IB fees could halve in Q3

IFR 2451 - 17 Sep 2022 - 23 Sep 2022
5 min read
Americas
Steve Slater

JP Morgan expects investment banking fees this quarter to fall by 45%–50% from a year earlier after a slump in dealmaking, and executives at Citigroup and Bank of America also warned that fees across the industry could halve. Trading revenues have held up better, and JP Morgan forecast they could be up about 5% from a year ago.

Executives said the bleak first half of the year for advisory and underwriting has continued in the third quarter, although the slump is compared with record levels a year ago. Equity capital markets fees in the first eight months of this year were down 68% from a year earlier, while fees from debt underwriting were down 25% and M&A fees were down 15%, Refinitiv estimated. Debt issuance has picked up in recent weeks.

Executives said concerns about inflation, recession, interest rates, energy prices, supply chains and Russia's invasion of Ukraine were all contributing to wary and volatile markets, and deterring corporate chiefs from looking at deals.

Daniel Pinto, head of JP Morgan's corporate and investment bank, said investment banking fees "will be around 45%–50% down".

But Pinto said it had been "a solid quarter" for trading revenues and they should be up about 5% from a year earlier. Pinto, speaking via webcast at the Barclays financial conference in New York, said the performance was weaker in equities and stronger in fixed income.
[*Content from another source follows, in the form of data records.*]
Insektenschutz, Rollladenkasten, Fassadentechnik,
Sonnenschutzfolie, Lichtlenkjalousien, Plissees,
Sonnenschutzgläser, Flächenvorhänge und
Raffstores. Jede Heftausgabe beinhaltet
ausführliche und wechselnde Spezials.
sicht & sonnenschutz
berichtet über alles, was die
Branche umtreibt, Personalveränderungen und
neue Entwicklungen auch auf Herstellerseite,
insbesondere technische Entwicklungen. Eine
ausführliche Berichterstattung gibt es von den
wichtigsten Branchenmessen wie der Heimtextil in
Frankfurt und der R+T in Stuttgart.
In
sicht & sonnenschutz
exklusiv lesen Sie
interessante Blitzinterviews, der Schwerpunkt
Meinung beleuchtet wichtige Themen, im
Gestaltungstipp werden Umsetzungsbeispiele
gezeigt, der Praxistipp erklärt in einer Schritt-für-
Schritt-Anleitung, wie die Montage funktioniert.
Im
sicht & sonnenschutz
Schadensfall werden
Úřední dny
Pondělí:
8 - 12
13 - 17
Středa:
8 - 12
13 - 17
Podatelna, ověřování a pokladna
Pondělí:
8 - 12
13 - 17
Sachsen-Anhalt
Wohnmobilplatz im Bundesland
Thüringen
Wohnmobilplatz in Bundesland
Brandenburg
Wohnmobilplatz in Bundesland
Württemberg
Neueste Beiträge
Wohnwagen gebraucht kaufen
JP Morgan's FICC and equities trading revenues in the third quarter of 2021 were US$6.3bn, so the guidance suggests trading revenues will be around US$6.6bn this quarter. Investment banking fees totalled US$3.3bn in Q3 2021, indicating they will be around US$1.75bn this quarter. This continues trends seen in the first half, when JP Morgan's markets revenues were up 4% from year-earlier levels and investment banking fees were down 44%.
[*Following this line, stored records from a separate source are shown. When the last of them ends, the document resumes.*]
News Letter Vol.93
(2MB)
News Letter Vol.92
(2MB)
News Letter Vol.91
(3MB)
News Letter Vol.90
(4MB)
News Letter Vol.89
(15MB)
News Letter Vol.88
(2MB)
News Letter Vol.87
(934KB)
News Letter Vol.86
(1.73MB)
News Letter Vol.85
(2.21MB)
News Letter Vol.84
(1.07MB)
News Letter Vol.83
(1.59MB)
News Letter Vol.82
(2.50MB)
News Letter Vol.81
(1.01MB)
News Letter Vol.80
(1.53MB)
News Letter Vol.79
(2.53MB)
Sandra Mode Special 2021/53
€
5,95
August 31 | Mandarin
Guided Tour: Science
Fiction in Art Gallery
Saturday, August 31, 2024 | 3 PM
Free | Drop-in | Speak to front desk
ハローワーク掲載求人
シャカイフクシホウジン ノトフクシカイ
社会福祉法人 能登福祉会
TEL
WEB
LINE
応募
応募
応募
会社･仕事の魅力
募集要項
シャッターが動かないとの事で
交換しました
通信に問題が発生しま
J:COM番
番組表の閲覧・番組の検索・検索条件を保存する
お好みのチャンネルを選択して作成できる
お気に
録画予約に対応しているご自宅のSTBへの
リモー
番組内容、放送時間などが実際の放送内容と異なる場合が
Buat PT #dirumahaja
JP Morgan kicks off Q3 results for US banks on October 14.

Rates and FX up

Citigroup finance director Mark Mason offered a similar view. "In investment banking, in light of the volatility and uncertainty, wallets are down some 50% or so, and we’re down in tandem with that. We think we’ll end the quarter generally around where the wallet ends, so investment banking will see that pressure," Mason said at the same conference.

He said Citi's Q3 trading revenue is on track to be down 5%–9% from a year ago. “In markets, quarter-to-date we're running down in the mid to high single digits [percent] and we’ll likely end the quarter there, although there are a few weeks left," he said.
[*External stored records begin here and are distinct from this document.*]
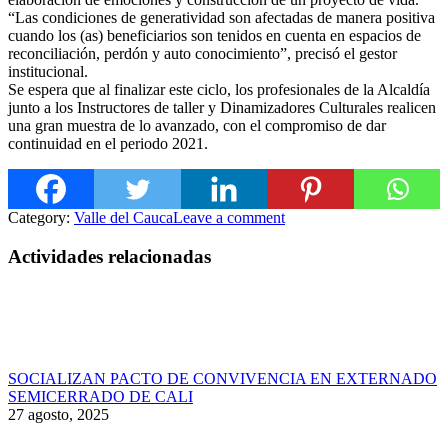
“Las condiciones de generatividad son afectadas de manera positiva
cuando los (as) beneficiarios son tenidos en cuenta en espacios de
reconciliación, perdón y auto conocimiento”, precisó el gestor
institucional.
Se espera que al finalizar este ciclo, los profesionales de la Alcaldía
junto a los Instructores de taller y Dinamizadores Culturales realicen
una gran muestra de lo avanzado, con el compromiso de dar
continuidad en el periodo 2021.
Category:
Valle del Cauca
Leave a comment
Actividades relacionadas
SOCIALIZAN PACTO DE CONVIVENCIA EN EXTERNADO
SEMICERRADO DE CALI
27 agosto, 2025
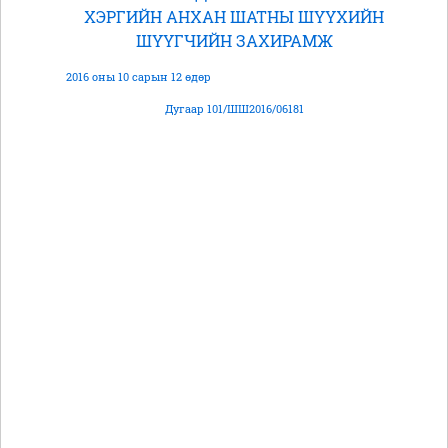
ХЭРГИЙН АНХАН ШАТНЫ ШҮҮХИЙН
ШҮҮГЧИЙН ЗАХИРАМЖ
2016 оны 10 сарын 12 өдөр
Дугаар 101/ШШ2016/06181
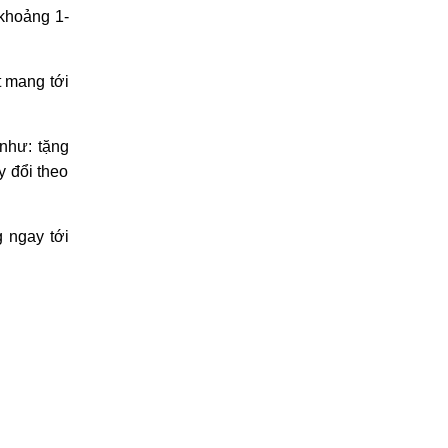
(khoảng 1-
t mang tới
như: tặng
y đổi theo
 ngay tới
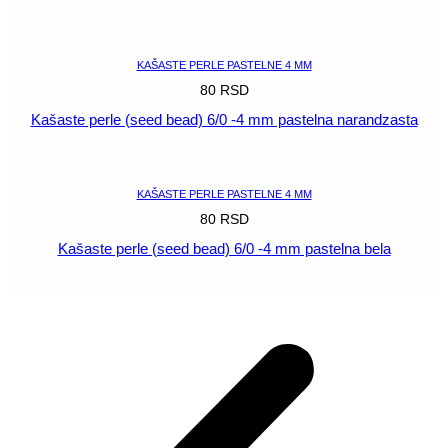
POGLEDAJ
KAŠASTE PERLE PASTELNE 4 MM
80
RSD
Kašaste perle (seed bead) 6/0 -4 mm pastelna narandzasta
POGLEDAJ
KAŠASTE PERLE PASTELNE 4 MM
80
RSD
Kašaste perle (seed bead) 6/0 -4 mm pastelna bela
POGLEDAJ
In FICC, the performance in foreign exchange and rates trading had been strong but was offset by weakness in spread products. In equities trading, Mason said levels were closer to those in 2019, with last year's revenues swelled by strong equity derivatives trading.

Investment banking divisions are seeing a significant decline in revenues as dealmaking has stalled and the M&A backlog starts to dry up, said Michael Turner, head of competitor analytics at Coalition Greenwich, which also expects a year-on-year fall of about 50% in Q3.

Turner said volatility in fixed income markets has dropped somewhat compared with the first half of the year, but he said it remains a constructive environment for trading macro products, such as those linked to interest rates and FX, with revenues expected to rise by 10% to 20% from the previous year.

Bank of America chief executive Brian Moynihan was in tune with his peers. "In the near term in investment banking we won’t look a lot different to the market because the financing side has taken a hit, and that’s our strong suit," he said.

Moynihan said the deal pipeline is strong and bankers are optimistic that activity will pick up when markets stabilise, however. "The pipelines are very full and there’s a lot of activity that’s been held waiting for some stability ... It’s not theoretical deals that could happen, it’s stuff that’s ready to go, but it will require the markets to stabilise to have that happen," he said.

UBS's new finance chief Sarah Youngwood agreed there had been a continuation of Q2 trends in the current quarter. "You're seeing the wallet continuing to be very down for the industry, whether it's advisory or capital markets, so the pool is just really down," she said.